→ **To do**
Filter these records by the string "type", copying each line that holds it.
_ _ _ _ _ _ _
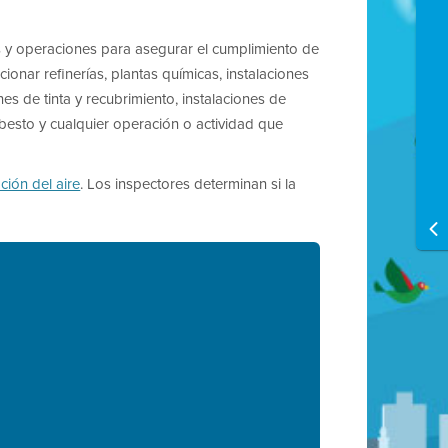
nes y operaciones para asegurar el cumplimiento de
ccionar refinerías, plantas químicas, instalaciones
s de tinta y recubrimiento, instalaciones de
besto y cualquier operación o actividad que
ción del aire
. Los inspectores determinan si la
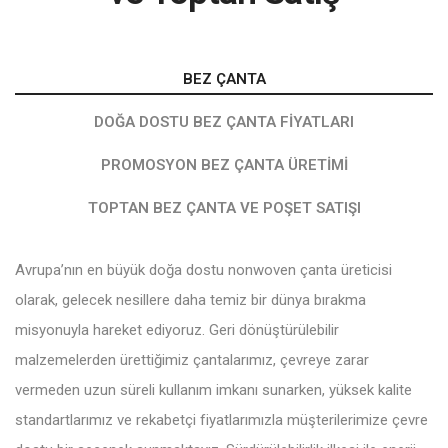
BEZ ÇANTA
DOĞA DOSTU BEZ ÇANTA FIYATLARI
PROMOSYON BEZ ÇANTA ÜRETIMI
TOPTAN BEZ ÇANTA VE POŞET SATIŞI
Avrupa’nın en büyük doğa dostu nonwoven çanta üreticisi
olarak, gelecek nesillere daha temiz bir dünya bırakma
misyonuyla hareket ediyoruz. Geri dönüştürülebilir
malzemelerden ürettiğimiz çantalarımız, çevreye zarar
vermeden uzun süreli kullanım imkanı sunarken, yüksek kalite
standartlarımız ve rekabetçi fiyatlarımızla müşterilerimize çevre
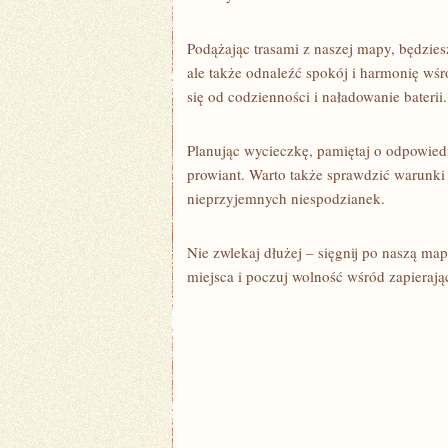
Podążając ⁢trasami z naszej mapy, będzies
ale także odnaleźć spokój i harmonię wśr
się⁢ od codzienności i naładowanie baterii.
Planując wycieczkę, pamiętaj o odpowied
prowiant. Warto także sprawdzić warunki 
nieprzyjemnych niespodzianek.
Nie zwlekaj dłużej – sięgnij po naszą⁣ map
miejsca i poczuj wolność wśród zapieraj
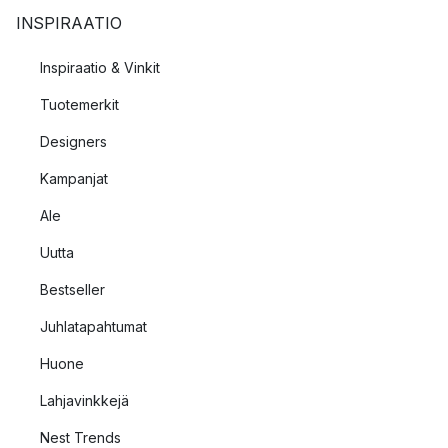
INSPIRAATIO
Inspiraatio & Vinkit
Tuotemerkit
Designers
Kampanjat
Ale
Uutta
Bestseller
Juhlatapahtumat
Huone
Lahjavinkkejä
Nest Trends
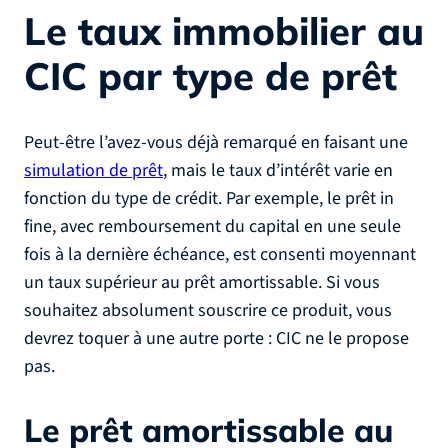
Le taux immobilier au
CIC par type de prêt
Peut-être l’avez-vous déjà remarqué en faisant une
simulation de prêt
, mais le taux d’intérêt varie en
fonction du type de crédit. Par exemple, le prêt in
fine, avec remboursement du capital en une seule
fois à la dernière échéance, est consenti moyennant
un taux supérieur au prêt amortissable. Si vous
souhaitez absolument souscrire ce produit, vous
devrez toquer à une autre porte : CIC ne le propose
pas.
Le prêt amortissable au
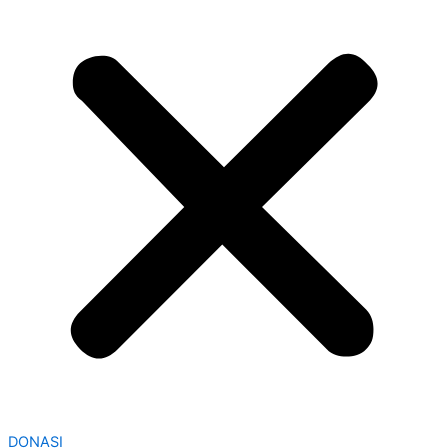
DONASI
_ _ _ _ _ _ _
→ **Task solution**
CIC par type de prêt
fonction du type de crédit. Par exemple, le prêt in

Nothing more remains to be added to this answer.